### Exercise requirements:
With the pictures left out, restate exactly the part below that opens with the line containing "focal_mm: 5.4" and closes with the line containing "exposure_s: 1/640".

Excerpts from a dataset
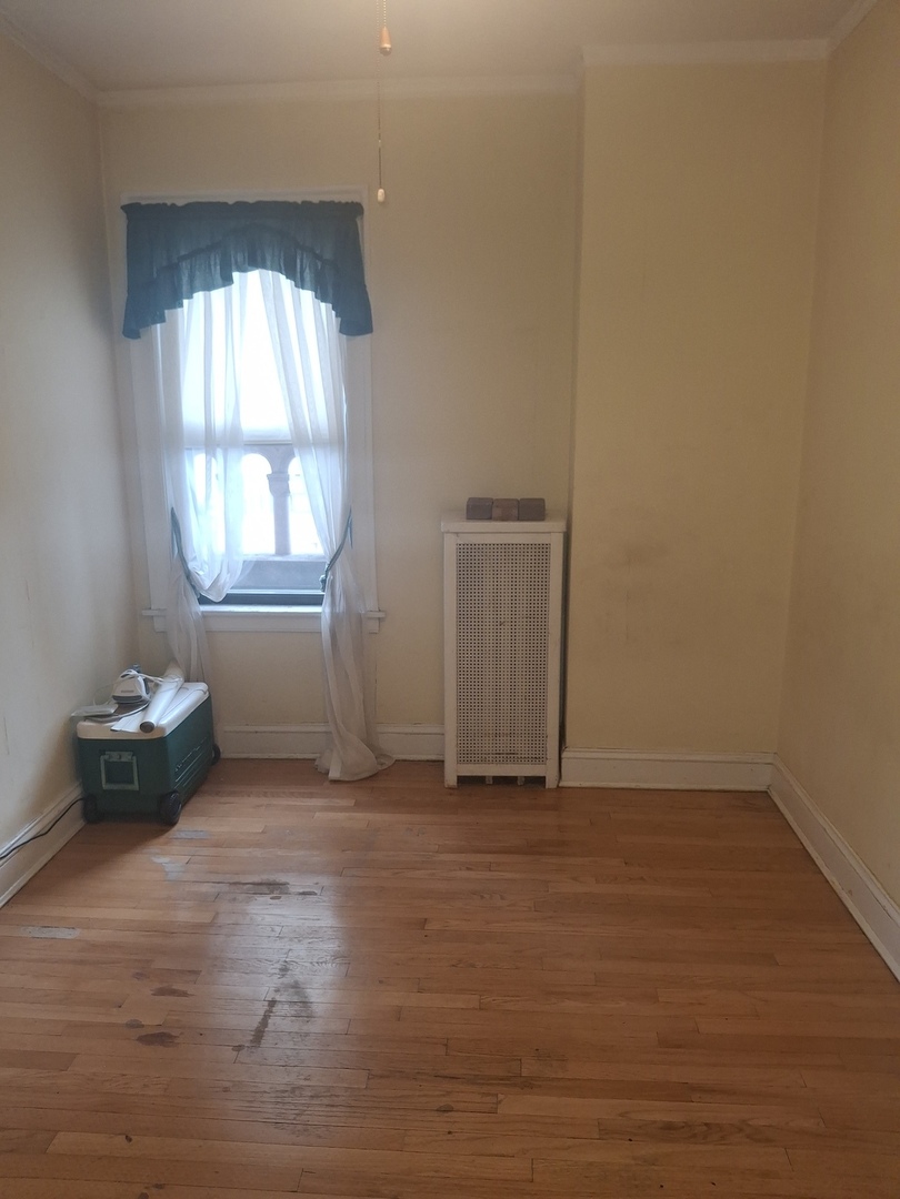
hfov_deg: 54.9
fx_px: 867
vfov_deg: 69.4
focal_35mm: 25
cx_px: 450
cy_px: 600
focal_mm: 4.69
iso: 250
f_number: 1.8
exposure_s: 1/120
---
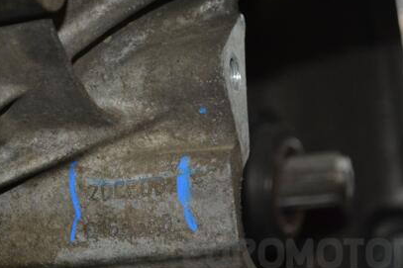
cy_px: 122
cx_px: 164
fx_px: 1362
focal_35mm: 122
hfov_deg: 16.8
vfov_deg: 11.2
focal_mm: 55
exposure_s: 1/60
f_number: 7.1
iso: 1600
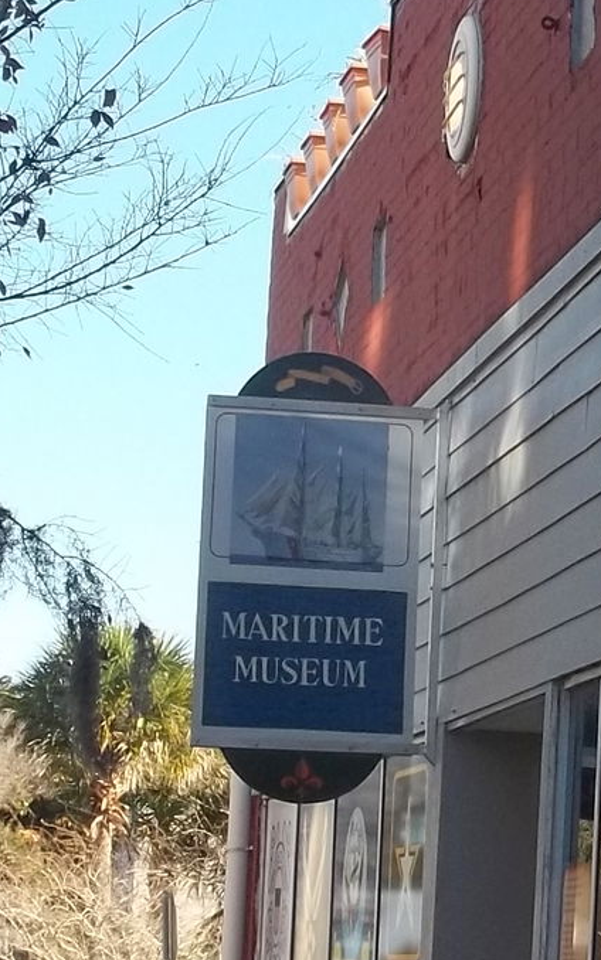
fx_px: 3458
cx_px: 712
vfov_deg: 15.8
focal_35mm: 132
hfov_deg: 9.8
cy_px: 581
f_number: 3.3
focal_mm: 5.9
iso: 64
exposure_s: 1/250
* * *
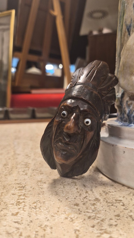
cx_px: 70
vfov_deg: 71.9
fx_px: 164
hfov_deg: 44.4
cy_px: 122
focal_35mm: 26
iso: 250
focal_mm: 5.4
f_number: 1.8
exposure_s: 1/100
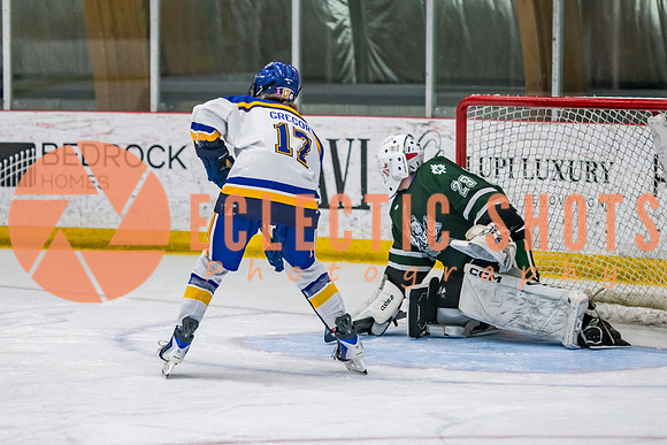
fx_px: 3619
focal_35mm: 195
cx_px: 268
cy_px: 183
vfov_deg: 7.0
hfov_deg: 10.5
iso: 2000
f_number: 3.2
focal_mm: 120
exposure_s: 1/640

### Exercise solution:
focal_mm: 5.4
f_number: 1.8
exposure_s: 1/100
fx_px: 3619
focal_35mm: 195
cx_px: 268
cy_px: 183
vfov_deg: 7.0
hfov_deg: 10.5
iso: 2000
f_number: 3.2
focal_mm: 120
exposure_s: 1/640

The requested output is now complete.